*Source excerpt:*
Foster carers are paid an effective wage paid by councils who consider foster care a self-employed, working role.  In Stockport, for example, they can receive up to £345 per week plus additional allowances for birthdays, Christmas and holidays per child. However, no standardised, equivalent payment system exists for kinship guardians.

Whilst foster carers are not eligible for child tax credits, which other guardians including kinship carers can receive, they are eligible for other payments such as working tax credits due to being recognised as self-employed by local authorities. They are also entitled to respite, carer and child trips and training courses.

The lack of a substantial, easy to understand nationwide policy for kinship carers has resulted in a situation of payments and services available at the discretion of individual local authorities. Most kinship carers get no help at all from their local authority. This has also led kinship carers to be informally referred to in the UK as “hidden” or “invisible” families.

This situation persists despite the fact that, according to the Grandparents Plus charity, these families are often in great need of state help.

The charity has published numerous reports to back up its campaign to ensure better and more standardised support systems be put in place for kinship carers. The reports have revealed that most kinship care families say they have experienced financial hardship due to bringing up relatives’ children, with two thirds reporting low household incomes. A large proportion has had to cut their working hours or give up their jobs entirely due to child care responsibilities. 85% of children in kinship care are also reported to have emotional difficulties when they move in with their carers.

Linzi, 50, who has cared for three of her grandchildren along with her husband, is amongst those attempting to raise awareness of kinship carers’ struggles in the UK to ensure that they all have access to substantial and easy-to-navigate support services within local authorities.

*Exercise data:*
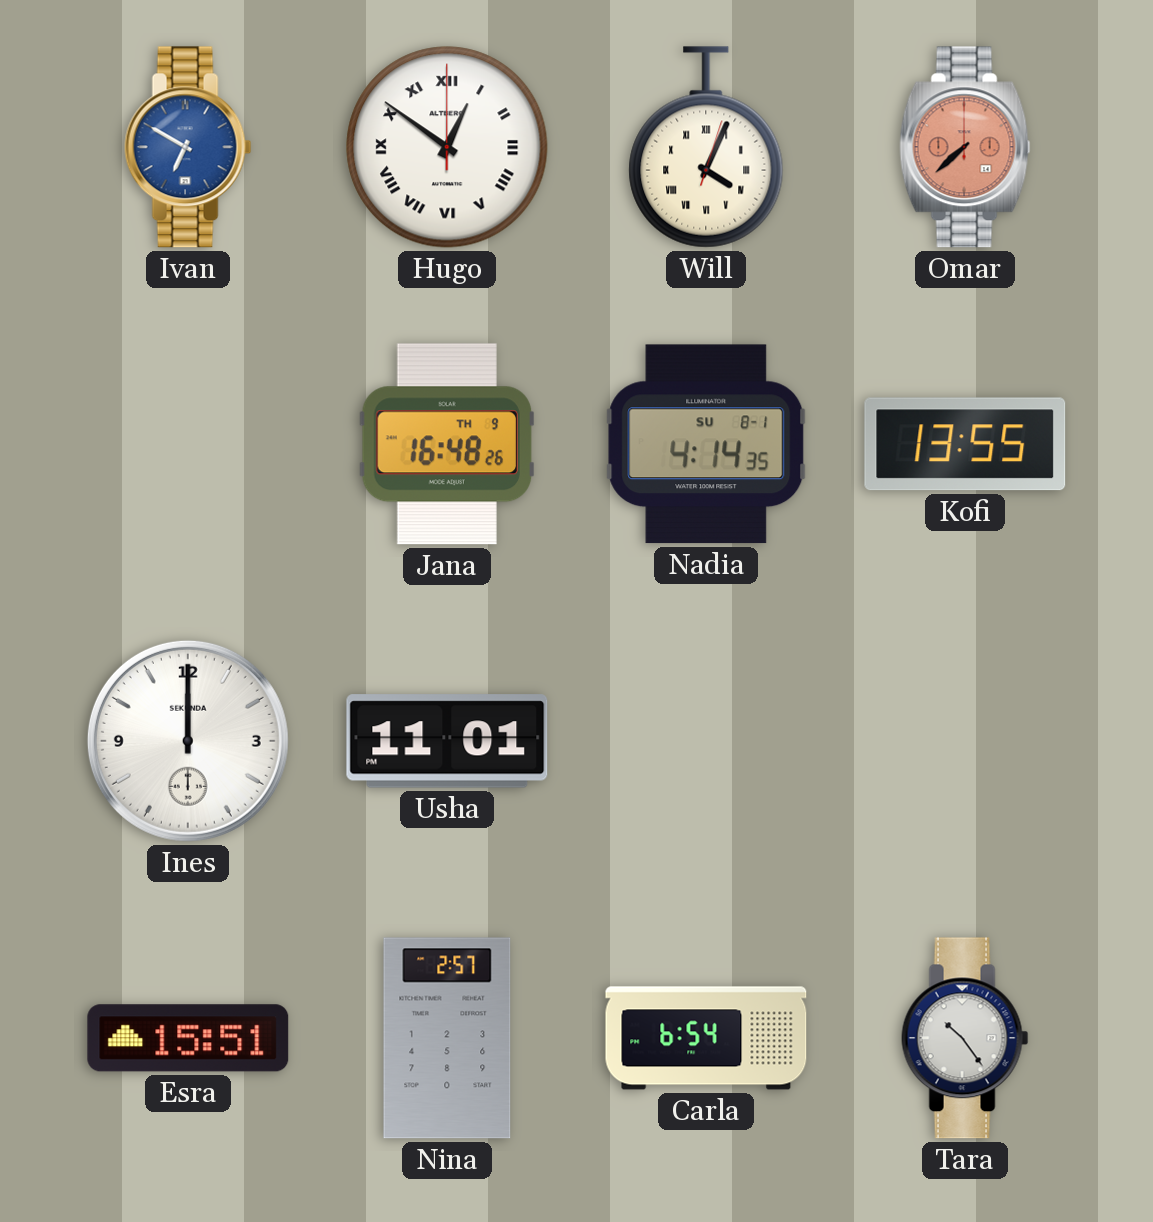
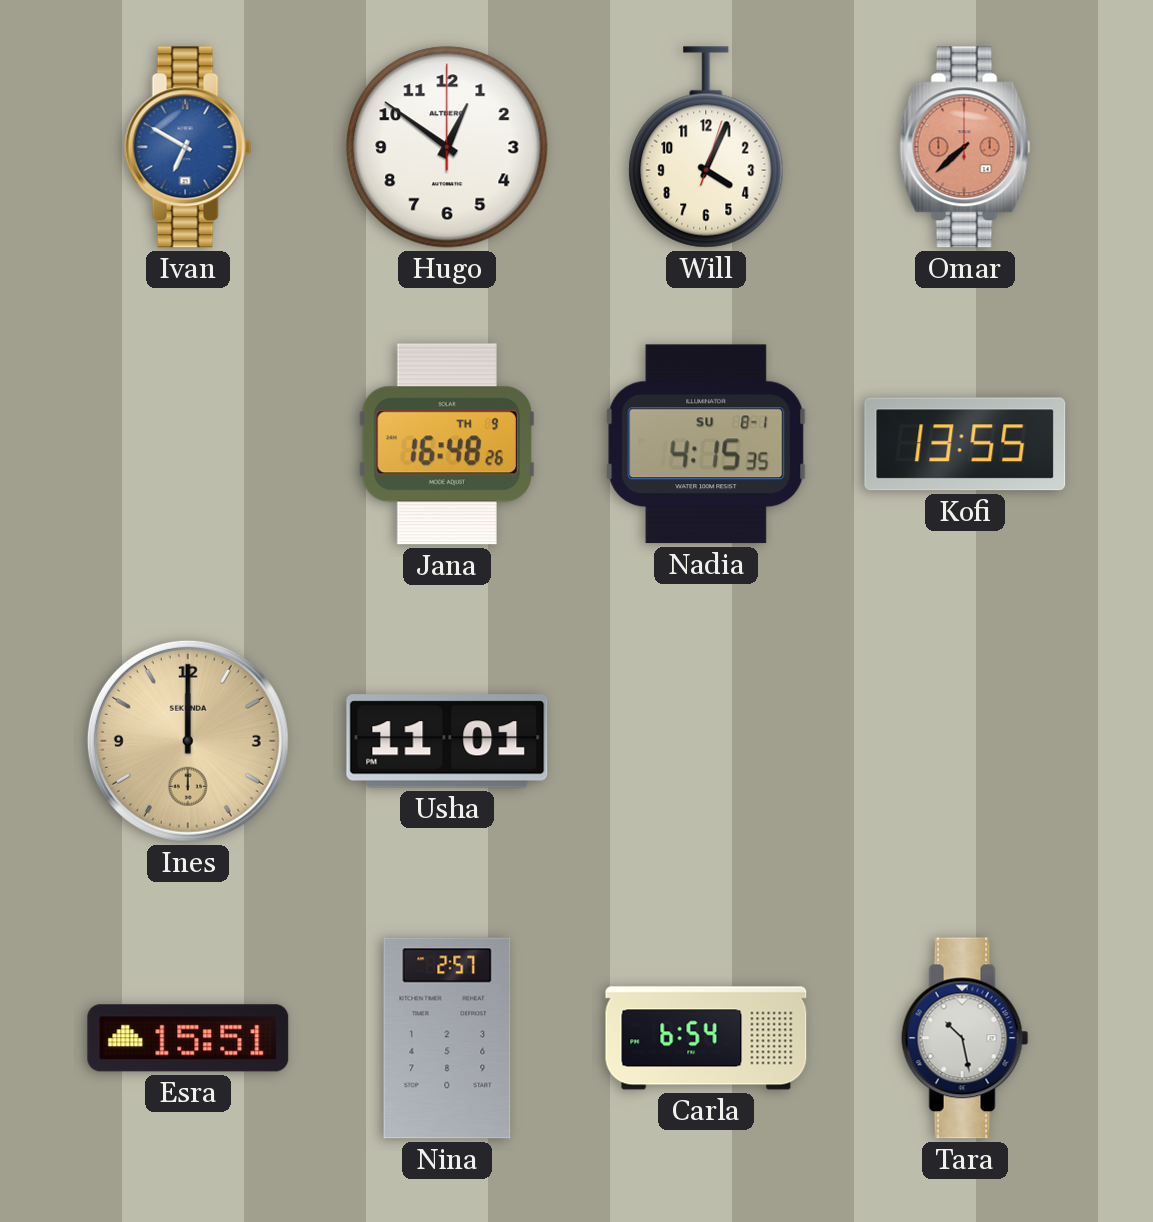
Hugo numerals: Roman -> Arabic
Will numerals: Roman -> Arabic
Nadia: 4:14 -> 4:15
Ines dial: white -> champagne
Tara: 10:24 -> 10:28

* * *

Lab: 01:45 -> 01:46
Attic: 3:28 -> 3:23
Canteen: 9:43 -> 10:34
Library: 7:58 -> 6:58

*Short exercise 1:* Copy the entries word for word, starting at the line that contains "Hugo numerals: Roman -> Arabic" and ending after the line that contains "Tara: 10:24 -> 10:28".
*Short exercise 2:* Go on with the article about kinship carers' support in the UK, picking up after its final sentence.

*Output 1:*
Hugo numerals: Roman -> Arabic
Will numerals: Roman -> Arabic
Nadia: 4:14 -> 4:15
Ines dial: white -> champagne
Tara: 10:24 -> 10:28

*Output 2:*
She said: “We do the same job as foster carers but we don’t always get the same support and what help we do get is generally means tested. We are also not entitled to parental leave despite having the same role in our children’s lives.

“I’ve had to give up my job to look after the children so I’m not entitled to JSA, income support and my partner and I don’t qualify for working tax credits because neither of us works the minimum 24 hours per week and as kinship carers we are not recognised by the government as self-employed carers like foster parents.

 “I get £129.15 a week kinship allowance which is the maximum that they will pay for my two children and £33.70 in child benefits. I also get annual child tax credits but that is all the income support our family gets. It’s just not enough to compensate for the changes that we’ve had to make such as buying a bigger house and taking out another mortgage to have room for us all. It costs a lot to raise a child, especially when it’s the second time around. I think there are many kinship carers out there who feel like they’ve been left in limbo when it comes to getting support from local authorities.

“I don’t think many kinship carers would say they would prefer their grandchildren to be placed in care but at the same time it is a very demanding task. I’ve already had my own children but now I’m in a situation where I’ll be 60 and my partner almost 70 when my grandchildren will probably be still living at home. It’s a lot of commitment at that age but being a kinship carer is something that is hardly talked about in public.

“Just because we are all family that should not imply that we can easily afford to look after them; that a link has been made between the two is ridiculous. The government has not taken into consideration that most kinship guardians don’t expect to find themselves looking after their grandchildren so haven’t put any money aside. It seems like emotional blackmail to me.”

Only 36% of carers are currently working despite almost 3 quarters being in employment before taking on the children.  Over 65% have been described as living in poverty, with around 41% of kinship carers predominantly dependent on welfare benefits.

Linzi said: “The amount of time it takes to look after the children means I’m unable to get regular employment yet I’m not treated as working by caring for them fulltime like foster carers can be. A lot of kinship carers really struggle to make ends meet. Sometimes you just feel like you’re really on your own.”

Sarah Wellard, policy and research manager for Grandparents Plus, said: “The whole entitlement system for kinship carers is a complete nightmare and varies widely from council to council.  Most kinship carers get no help at all, either practical or financial, from their local authority. Often they are given poor information and are sometimes misled.

“The whole system of support from local authorities is incredibly complicated, and where kinship carers do get support, this is usually discretionary  and means tested.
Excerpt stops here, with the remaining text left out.